Though most of the companies represented at the conference were small or clearly identified with the healthy lifestyle market, like Patagonia and Tom's of Maine, there was also interest from corporations that are not squarely in that market.

Sheri Shapiro, the assistant marketing manager for the Escape sport utility vehicle at Ford Motor, was there to learn about the Lohas consumer. When her team was researching the potential customer base for a hybrid version of the Ford Escape planned for next year, it kept running across the term "Lohas."

"We didn't know exactly what it was," Ms. Shapiro said. So when she heard about the conference, she decided to attend. As it turned out, she said, "the values and attitudes of the Lohas customers matched our own research."

Or consider Staples, the office products retailer. It didn't send anyone to the conference, but it has added more products with recycled materials and has promoted recycling programs at its stores for printer cartridges and consumer electronics products.

"We are really taking a look at sustainable business practices and what our social and environmental commitments are and how we convey that to customers," said Mark Buckley, vice president for environmental affairs at Staples, based in Framingham, Mass.

As more large corporations introduce environmentally friendly products or acquire organic brands, they often find themselves in unfamiliar territory. "Companies realize they have a different kind of customer, that conventional selling strategies are a complete bomb with," said Mr. Ray, at American Lives. Large companies, he added, "are used to thinking in mass-market ways."

People in the Lohas crowd tend to be well informed, discerning and skeptical of advertising claims, the institute says. Ms. Shapiro said she would think differently about marketing to this group.

"There might be different strategies and tactics to market to them," she said, like advertising in health and lifestyle publications and aligning the marketing message with Lohas values. "Whether it's vitamins or hybrid vehicles, it's the common values that really tie together all of these products."

That is where Lohas comes in. Tying them together makes sense, because "it's helpful to define an industry," said Lynn Powers, president of Gaiam, which sells products like organic cotton sheets, yoga tapes and solar panels through its catalogs and Web sites.

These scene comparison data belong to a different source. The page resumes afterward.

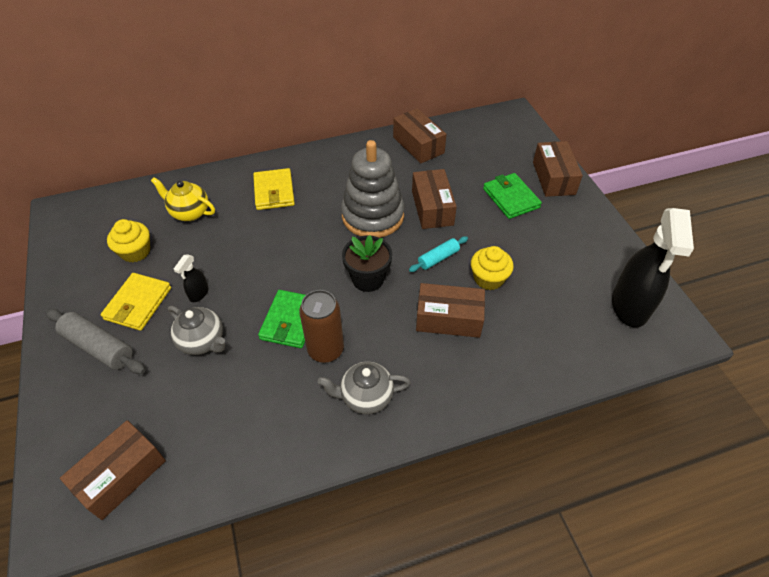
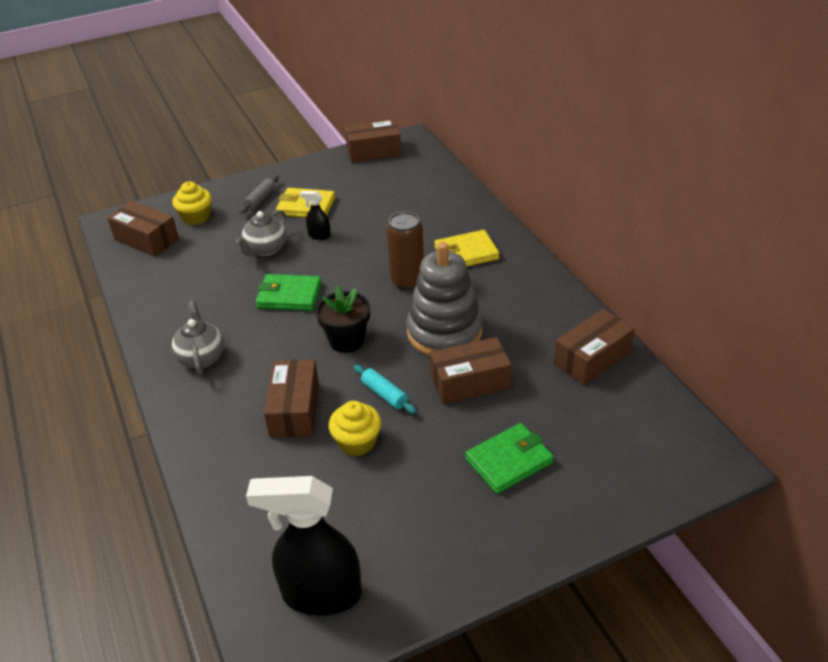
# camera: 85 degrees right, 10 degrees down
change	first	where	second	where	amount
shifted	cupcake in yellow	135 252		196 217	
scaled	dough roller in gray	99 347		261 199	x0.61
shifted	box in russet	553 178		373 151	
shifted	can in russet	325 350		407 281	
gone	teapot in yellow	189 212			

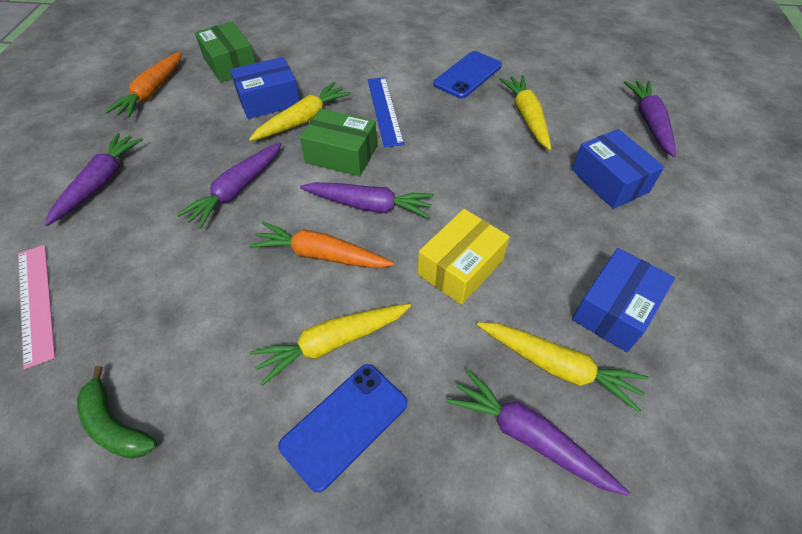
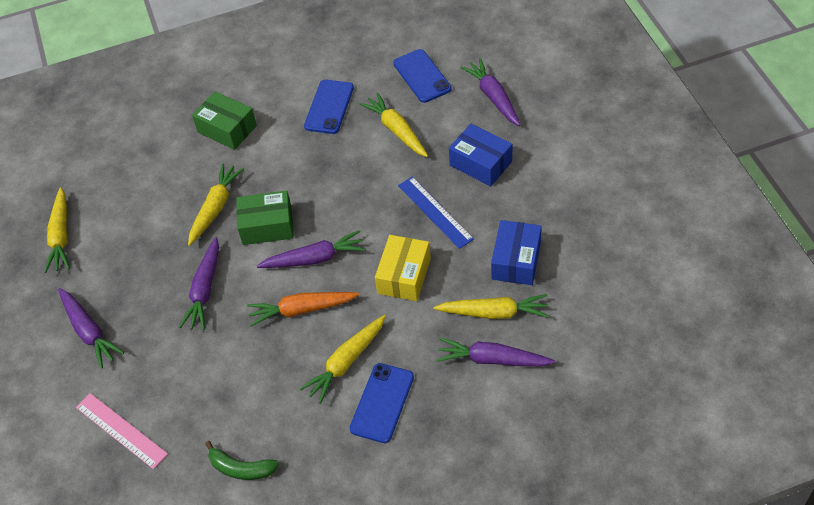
# camera: 20 degrees left, 0 degrees up
change	first	where	second	where	amount
repainted	root vegetable in orange-coloured	152 92	root vegetable in yellow	61 236	
rotated	root vegetable in violet	100 183		89 331	150 degrees clockwise
shifted	box in emerald	230 64		227 129	
new			phone in blue	422 76	
shifted	ruler in blue	384 110		435 212	
gone	box in blue	269 100			

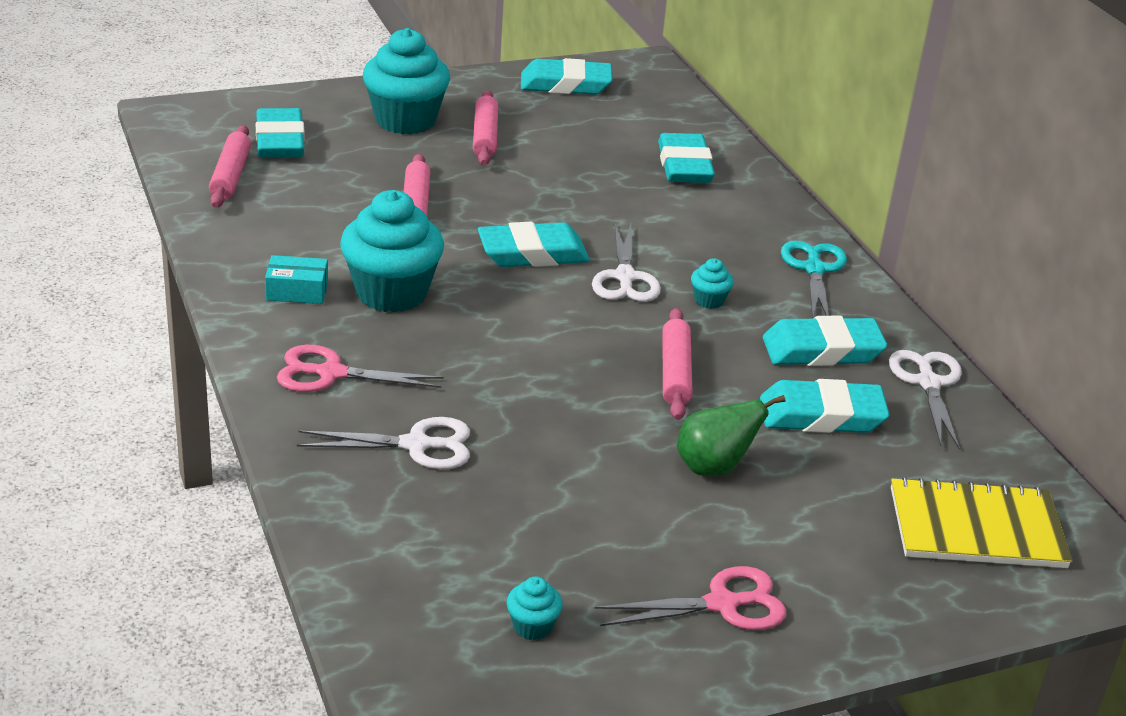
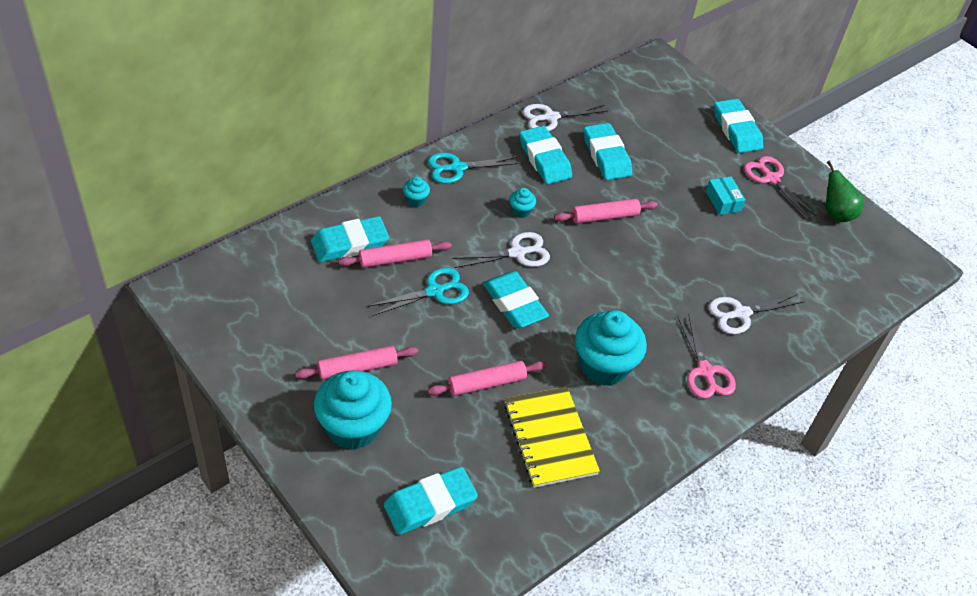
# camera: 110 degrees left, 15 degrees up
change	first	where	second	where	amount
shifted	dough roller in rosy	230 176		395 259	
new			scissors in aqua	435 291	
shifted	cupcake in aqua	532 626		415 200	
shifted	notepad in yellow	976 528		549 438	
shifted	box in aqua	297 291		723 201	
rotated	scissors in snow-white	416 445		741 313	90 degrees counterclockwise
shifted	eraser in aqua	565 84		736 130	
shifted	toy pear in emerald	714 467		836 213	

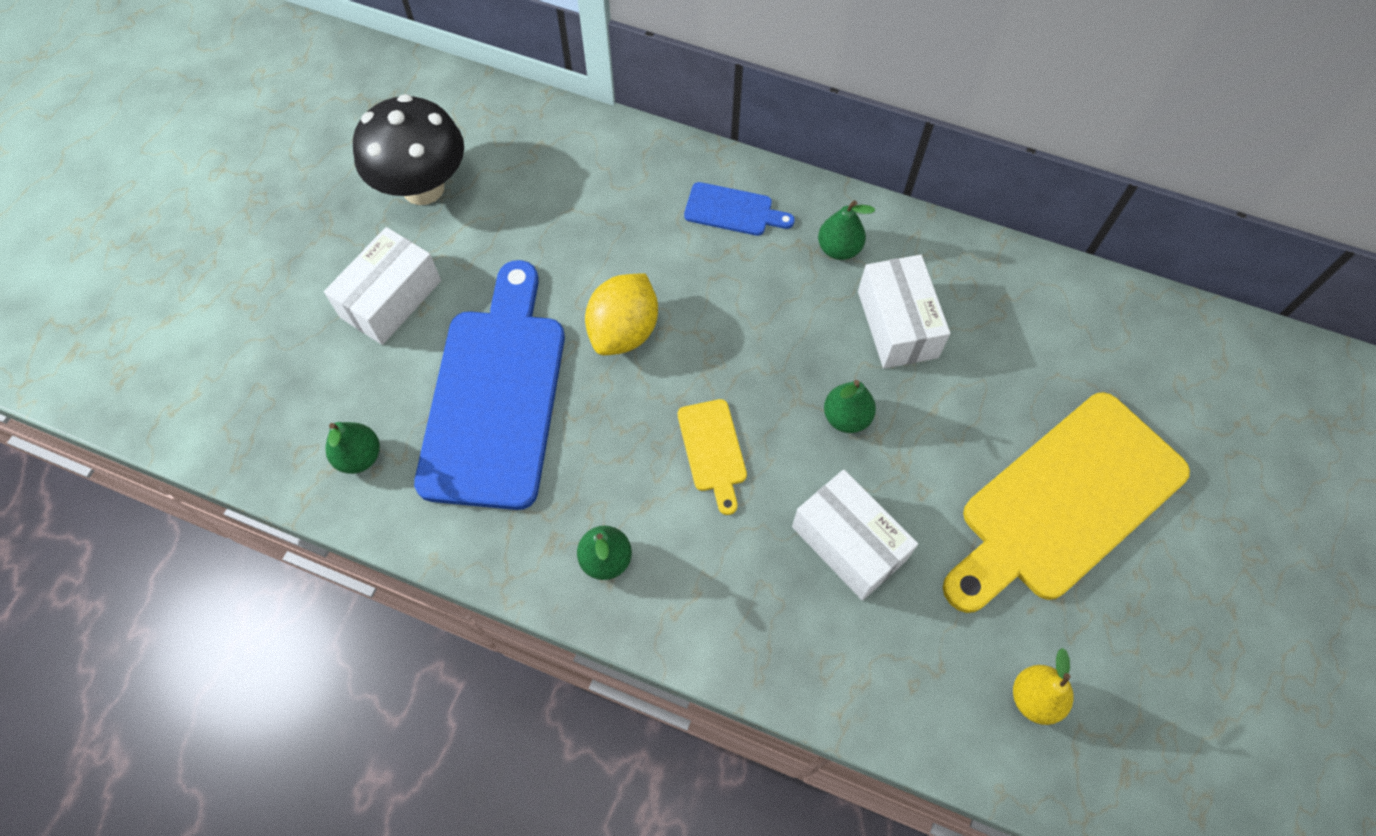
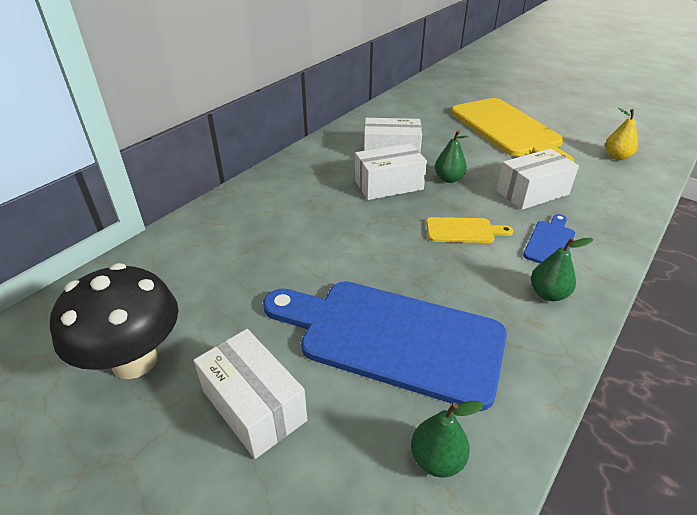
# camera: 75 degrees left, 25 degrees down
change	first	where	second	where	amount
new			box in snow-white	388 185	
shifted	bread board in blue	733 210		550 242	
gone	citrus fruit in yellow	624 331			
gone	toy pear in emerald	839 249			

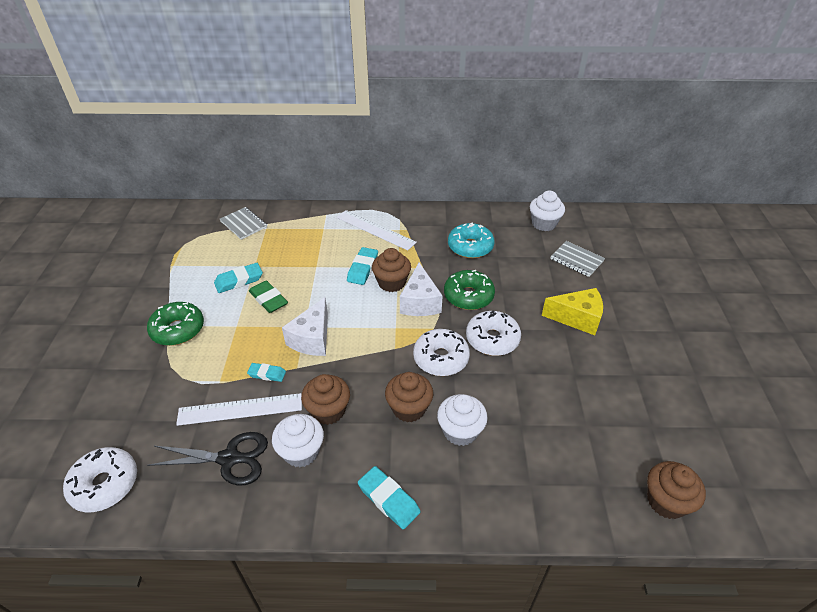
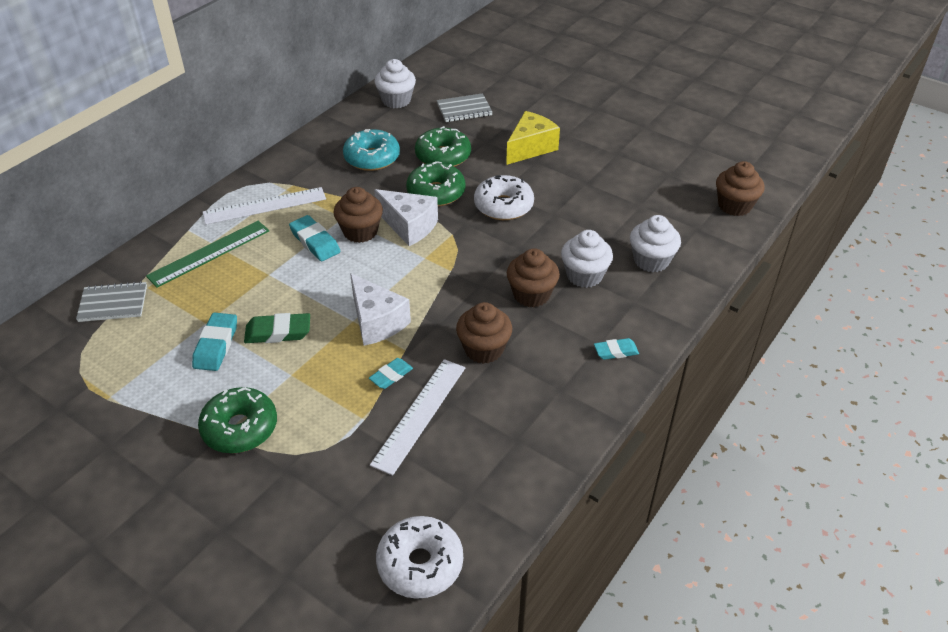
# camera: 55 degrees left, 0 degrees up
change	first	where	second	where	amount
new			ruler in emerald	209 253	
new			donut in emerald	443 156	
scaled	eraser in aqua	389 499		615 351	x0.65
shifted	cupcake in snow-white	301 452		651 260	
gone	scissors in black	229 459			
gone	donut in snow-white	441 358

Still, the conference on Lohas illustrated how unwieldy a concept it can be.. In the main exhibit hall, makers of healthy candy bars, meditation videos, energy turbines and therapies labeled as cancer cures promoted their wares side by side.

Frank Lampe, the editorial and conference director at Conscious Media, which owns Natural Business Communications, acknowledged that Lohas might be too sweeping a term. His company is refining its definition of the Lohas market and may drop some categories. "We've tried to get too many things into the space," he said.